From English Indices, it can be understood that the indices of deprivation provide a set of relative measures of deprivation for lower layer super output areas (LSOA) across England based on seven domains of deprivation. The domains were then aggregated using the weights below which results in the Index of Multiple Deprivation (IMD) score,
- Income Deprivation (22.5%)
- Employment Deprivation (22.5%)
- Education, Skills and Training Deprivation (13.5%)
- Health Deprivation and Disability (13.5%)
- Crime (9.3%)
- Barriers to Housing and Services (9.3%)
- Living Environment Deprivation (9.3%)
There are a total of 16 scores or features that falls under the umbrella of deprivation scores and currently, there only exists the deprivation scores for years 2010, 2015 and 2019, while this project requires the deprivation scores from 2011 till 2022. The scores are interpreted to be as highest score as the most deprived and with the assumption that deprivation scores would not fluctuate much in the span of 4 years, the steps to work around this problem and adapting the scores for this project are,
- Deprivation scores for year 2010: The scores will be applied for years 2011 till 2014.
- Deprivation scores for year 2015: The scores will be applied for years 2015 till 2018.
- Deprivation scores for year 2019: The scores will be applied for years 2019 till 2022.
The file that contains the deprivation score can be downloaded directly in a .csv format. The example of download page is illustrated in Figure 1 below.

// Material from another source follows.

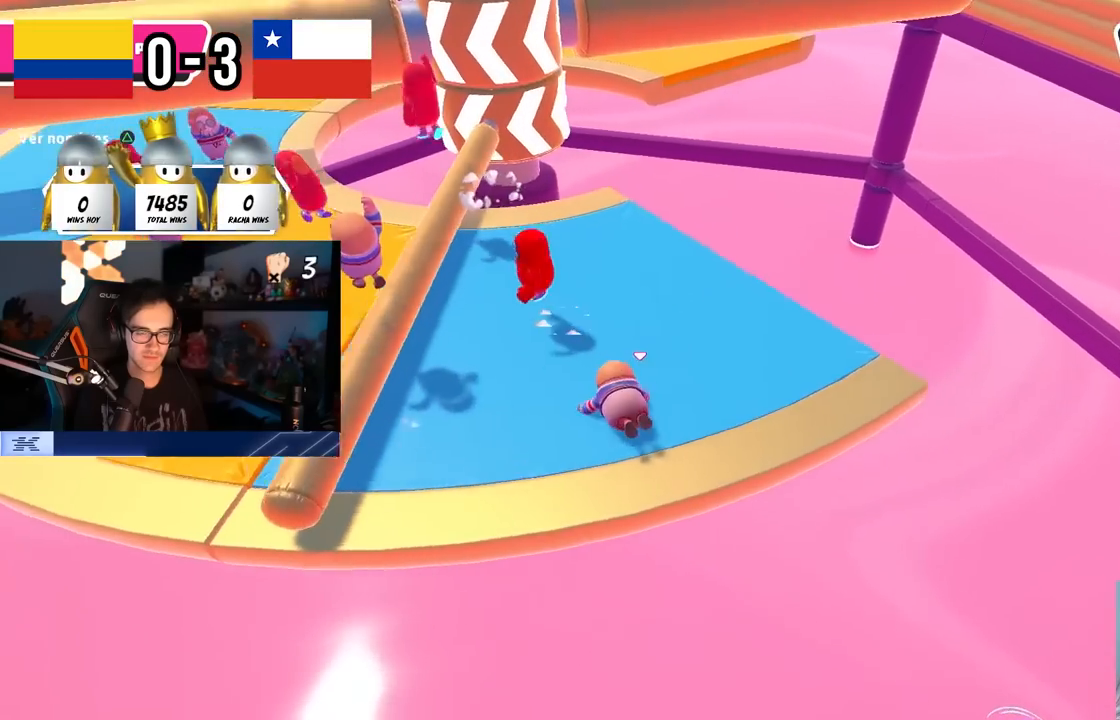
{"buttons": [], "left_stick": "up", "right_stick": "center", "events": [[133, "CROSS", "down"], [250, "CROSS", "up"], [300, "CROSS", "down"], [417, "CROSS", "up"], [467, "left_stick", "up"]]}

Figure 1: Example of download page for deprivation score 2019. Adapted from English Indices
With the steps above as the key concept, the actual steps in merging deprivation scores from 2011 – 2022 are,
- Loading all 3 datasets of 2010, 2015 and 2019 into each individual Pandas DataFrame.
- Renaming the column names on all 3 DataFrames to ensure consistency.
- For year 2011 to 2014, the DataFrame of 2010 are iterated in a nested loop. The first loop is the year and under that loop is the months in a calendar year. Under that final loop, a new column of month is created using the iterated month and year values. This DataFrame is then appended to a list and after that, the newly created column is dropped to return the DataFrame back to its original state.
- After the nested loop iterations are over, the appended lists of DataFrame are all merged together as one.
- Steps (c) – (d) is repeated for years 2015 – 2018 and 2019 – 2022.
- The resulting 3 DataFrames can now be merged together to give the deprivation scores from 2011 – 2022 by month and LSOA.
The snippet of the merged deprivation scores is shown in Figure 2 below.
Figure 2: Snippet of Merged Deprivation Scores (2011 - 2022)
The datasets and detailed Python notebook for the data collection mentioned in this article is hosted in my Github Repo.